A Long Summer and the Death of a Scientist

Currently playing on iTunes is the new-ish Mull Historical Society album ‘This is Hope’. It’s every bit as baroque as ‘Loss’ and ‘Us’, every bit as giddily catchy in places and perversely dissonant in others. Colin Macintyre is one of those people who’s way too talented to take the easy route, so is constantly pushing against the edges of his already-wide talent (cf. Kate Bush, Andy Partridge). ‘How ’bout I Love You More’ is buzzing around my head right now in the same way that ‘Watching Xanadu’ did three years ago.

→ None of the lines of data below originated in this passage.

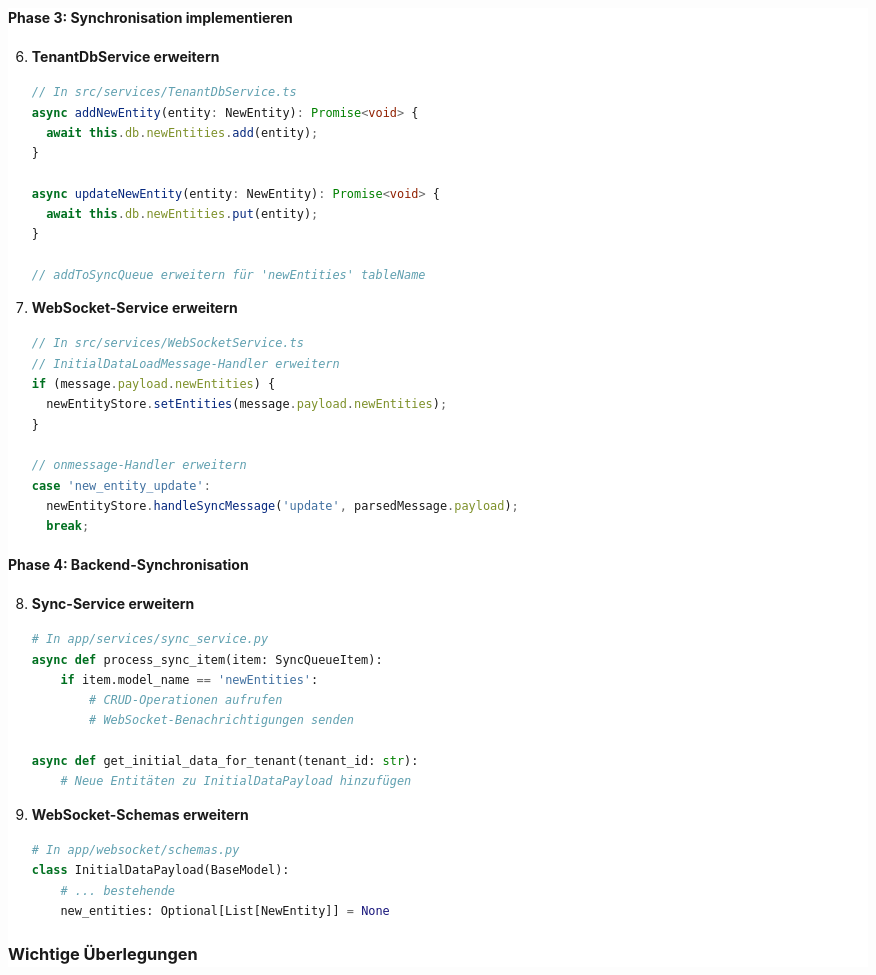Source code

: #### Phase 3: Synchronisation implementieren

6. **TenantDbService erweitern**
   ```typescript
   // In src/services/TenantDbService.ts
   async addNewEntity(entity: NewEntity): Promise<void> {
     await this.db.newEntities.add(entity);
   }

   async updateNewEntity(entity: NewEntity): Promise<void> {
     await this.db.newEntities.put(entity);
   }

   // addToSyncQueue erweitern für 'newEntities' tableName
   ```

7. **WebSocket-Service erweitern**
   ```typescript
   // In src/services/WebSocketService.ts
   // InitialDataLoadMessage-Handler erweitern
   if (message.payload.newEntities) {
     newEntityStore.setEntities(message.payload.newEntities);
   }

   // onmessage-Handler erweitern
   case 'new_entity_update':
     newEntityStore.handleSyncMessage('update', parsedMessage.payload);
     break;
   ```

#### Phase 4: Backend-Synchronisation

8. **Sync-Service erweitern**
   ```python
   # In app/services/sync_service.py
   async def process_sync_item(item: SyncQueueItem):
       if item.model_name == 'newEntities':
           # CRUD-Operationen aufrufen
           # WebSocket-Benachrichtigungen senden

   async def get_initial_data_for_tenant(tenant_id: str):
       # Neue Entitäten zu InitialDataPayload hinzufügen
   ```

9. **WebSocket-Schemas erweitern**
   ```python
   # In app/websocket/schemas.py
   class InitialDataPayload(BaseModel):
       # ... bestehende
       new_entities: Optional[List[NewEntity]] = None
   ```

### Wichtige Überlegungen
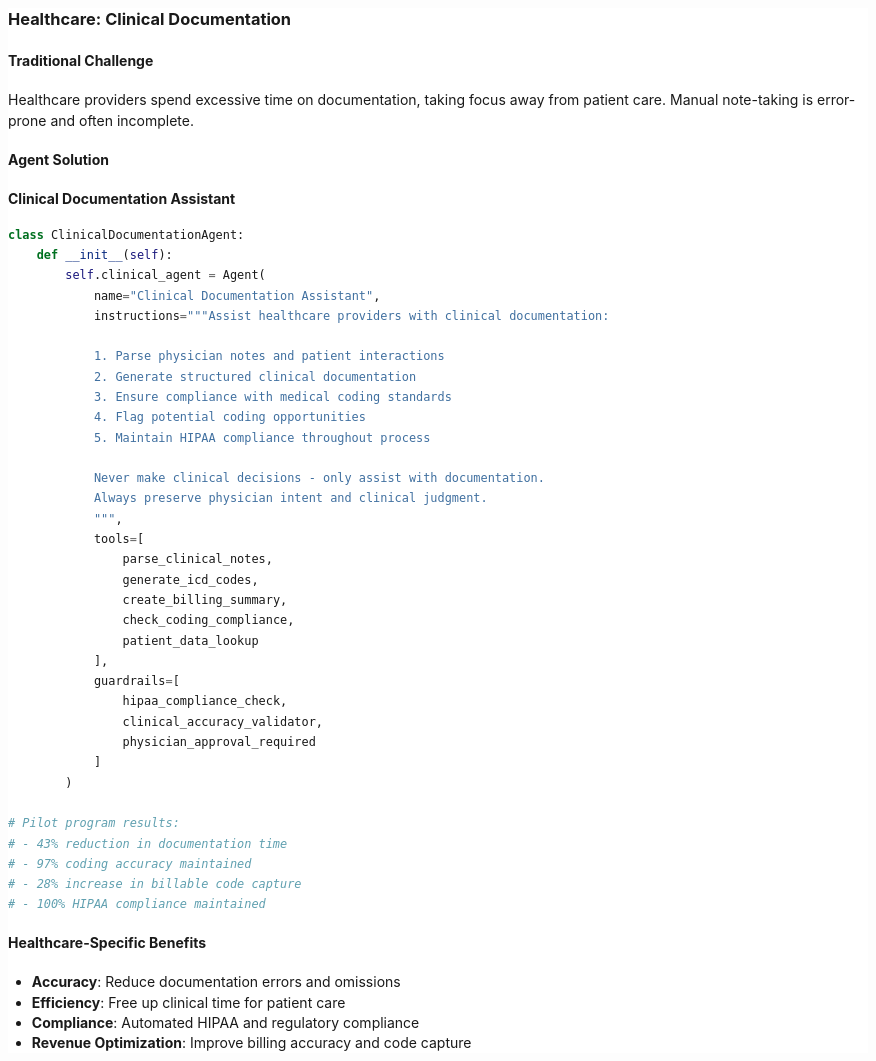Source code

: ### Healthcare: Clinical Documentation

#### Traditional Challenge
Healthcare providers spend excessive time on documentation, taking focus away from patient care. Manual note-taking is error-prone and often incomplete.

#### Agent Solution
**Clinical Documentation Assistant**

```python
class ClinicalDocumentationAgent:
    def __init__(self):
        self.clinical_agent = Agent(
            name="Clinical Documentation Assistant",
            instructions="""Assist healthcare providers with clinical documentation:
            
            1. Parse physician notes and patient interactions
            2. Generate structured clinical documentation
            3. Ensure compliance with medical coding standards
            4. Flag potential coding opportunities
            5. Maintain HIPAA compliance throughout process
            
            Never make clinical decisions - only assist with documentation.
            Always preserve physician intent and clinical judgment.
            """,
            tools=[
                parse_clinical_notes,
                generate_icd_codes,
                create_billing_summary,
                check_coding_compliance,
                patient_data_lookup
            ],
            guardrails=[
                hipaa_compliance_check,
                clinical_accuracy_validator,
                physician_approval_required
            ]
        )

# Pilot program results:
# - 43% reduction in documentation time
# - 97% coding accuracy maintained
# - 28% increase in billable code capture
# - 100% HIPAA compliance maintained
```

#### Healthcare-Specific Benefits
- **Accuracy**: Reduce documentation errors and omissions
- **Efficiency**: Free up clinical time for patient care
- **Compliance**: Automated HIPAA and regulatory compliance
- **Revenue Optimization**: Improve billing accuracy and code capture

I associate Xanadu with a particular time during that year. There’s an odd link here, too. The most sweetly grandiose track on Hope is ‘Death of a Scientist’, which is, so far as I know, the first song written about the death of David Kelly — not the Hutton Report hoop-la that came afterwards, but the simple tragedy of his suicide on a bright, sunny, summer day in the woods of the Oxfordshire countryside. Not all tragedies happen in the shadows. I’ll always associate Kelly’s suicide with the summer of 2003 in England, which was hot and still and hazy and bursting with primary yellows and greens and blues. I was living at a friends’ place for a while, pending visa stuff, and the relative cool of the attic bedroom was a peaceful sanctuary. I could look out of the window and see woods much like the one in which Kelly slit his wrists and waited patiently to die. And that place, that attic, will always be brought back in a moment when I listen to the Mull album ‘Us’, which I played during much of that time. I’m not sure exactly what the process is that causes us to connect songs to times and places — whether it’s our mood, or the significance of the time — but I think there’s something about Macintyre’s stuff that makes it more likely.

As for Kelly, when the story of the 2003 invasion of Iraq ends up being written, he’ll not be much more than a footnote — a decent man driven to destruction by forces much larger, and far more ruthless, than him. Meanwhile, the instigators of that folly will be relaxing with a cool drink in Texas or Tuscany.